Mughal-style gardens such as those found in present-day India, Pakistan, Iran, and Afghanistan are four-walled intramural spaces. Historically, philosophers wrote about these gardens in binary terms; the interior represented perfection, relaxation, and peace, while the exterior represented dysfunction, distress, and chaos.
Presented in the following slides, “The Garden” installation, seeks to carve out illumination and stability in the milieu of chaos by questioning what it means to open the gates between the internal space of serenity and an external world of disorder. The art is continuously shaped and reshaped by the perforation of exoteric problems into an area of esoteric “perfection.” The artist uses painted patterns and repetition to seek beauty in abstract spaces of distress.

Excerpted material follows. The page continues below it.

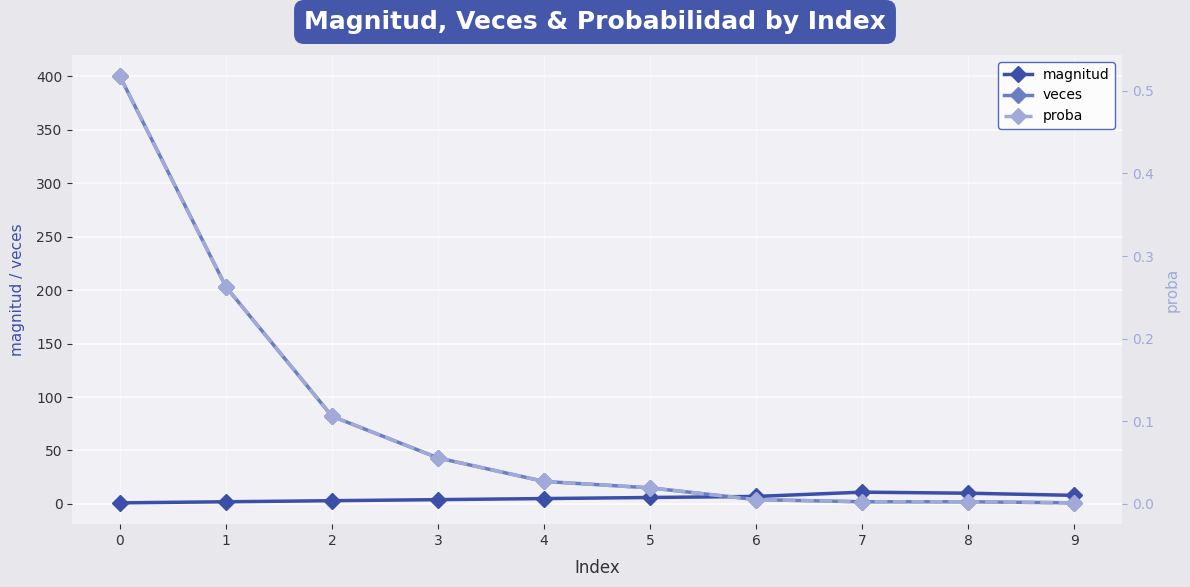

What are all the series names shown in the legend?

magnitud, veces, proba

The Wallach Art Gallery, Lenfest Center for the Arts in New York City
24 hour sound of running water, A green light bulb, paper pathways, bells made from tin metal, water fountain built from an old bowl and found water pump in Watson Hall Columbia University, drop cloth, canvas, oil paintings, acrylic paintings, paper cut outs, birchwood, foam boards, and crimson dyed red carpet. 10ft x 12ft x 8ft.